The ITO films were formed using a commercial sputtering system (Alliance Concept AC450). Sputtering is a deposition technique in which a target material is bombarded with the highly energetic ions from a plasma, leading to the ejection of atoms toward a sample. On the AC450, the quality of the resulting film can be controlled via six parameters (Table \ref{tab:parameters}):
  1. The electrical field applied between the target material and the chuck holding the sample. The strength and nature of the field are controlled by the power values of its DC and RF components.
  2. The base pressure, i.e. the quality of the vacuum inside the chamber at the start of the sputtering phase.
  3. The temperature of the chuck holding the sample.
  4. The distance between the target and the chuck holding the sample during the deposition.
  5. The argon flow fed inside the chamber and used to create and sustain the plasma.
  6. The oxygen flow fed inside the chamber. Not only are the oxygen atoms used to generate the plasma, they also contribute to the creation of defect inside the ITO lattice - this is the main mechanism through which ITO is made conductive.
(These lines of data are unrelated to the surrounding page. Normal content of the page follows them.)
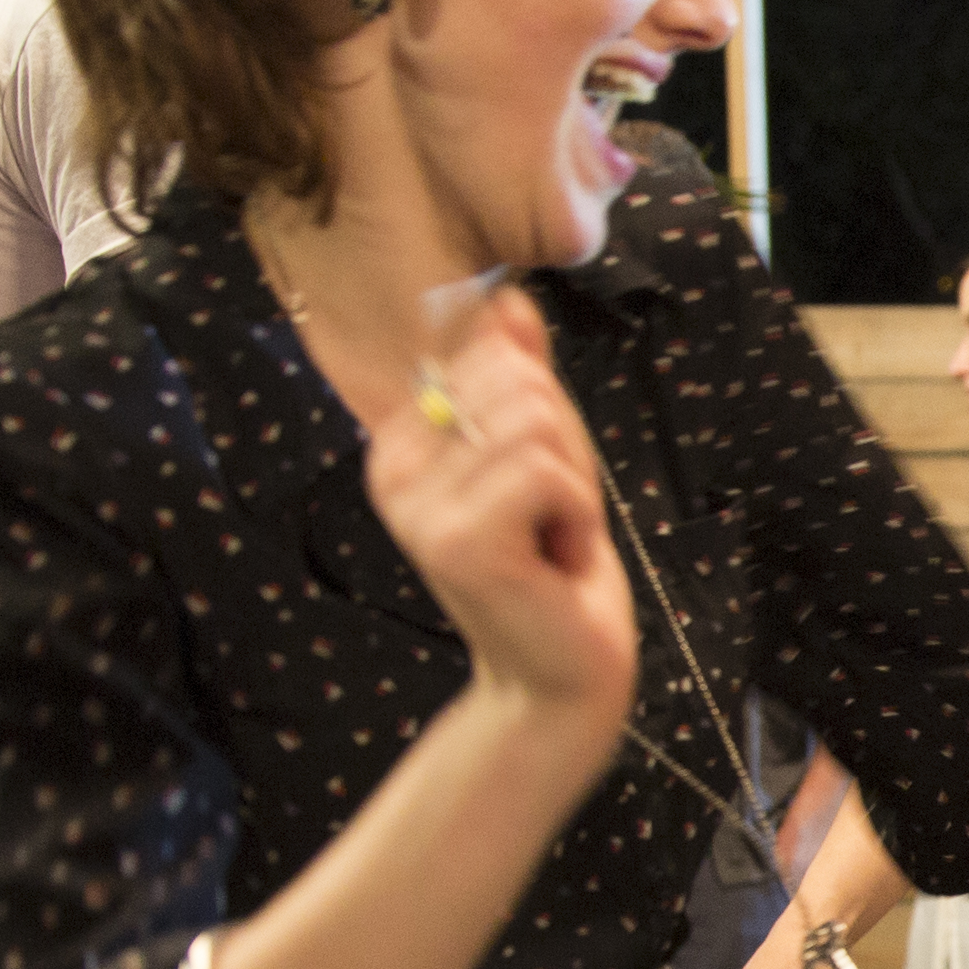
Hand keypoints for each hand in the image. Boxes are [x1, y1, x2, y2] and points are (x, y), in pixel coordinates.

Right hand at [361, 287, 636, 743]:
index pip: (495, 352)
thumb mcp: (542, 451)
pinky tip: (552, 560)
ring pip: (537, 422)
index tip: (534, 484)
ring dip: (573, 485)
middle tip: (549, 515)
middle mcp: (393, 467)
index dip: (546, 412)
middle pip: (517, 378)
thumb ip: (523, 377)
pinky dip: (575, 515)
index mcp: (402, 440)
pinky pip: (547, 472)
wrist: (558, 671)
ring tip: (549, 537)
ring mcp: (417, 506)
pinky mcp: (455, 540)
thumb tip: (509, 297)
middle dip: (565, 446)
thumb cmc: (553, 563)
For this project, we decided to limit our investigation to five parameters by keeping the distance between the target and the chuck constant across all experiments. We also chose to keep the RF component of the electric field null and to only vary the value of the DC power. This last decision was made based on the fact that DC recipes naturally lead to faster deposition rates and thus faster turnaround, a critical consideration during the prototyping phase of a device.
In order to ensure that the quantity of deposited material would be sufficient for the characterization process, we set a target thickness of 100nm. We thus started our investigation by assessing the deposition rate for each set of parameters during a series of calibration runs. To do so, we ran each recipe for 10 minutes, before measuring the resulting film thickness using a mechanical profilometer (Bruker DektakXT). Based on these measurements, we were able to estimate each deposition rate, which we then used to compute an appropriate deposition time for the characterization samples.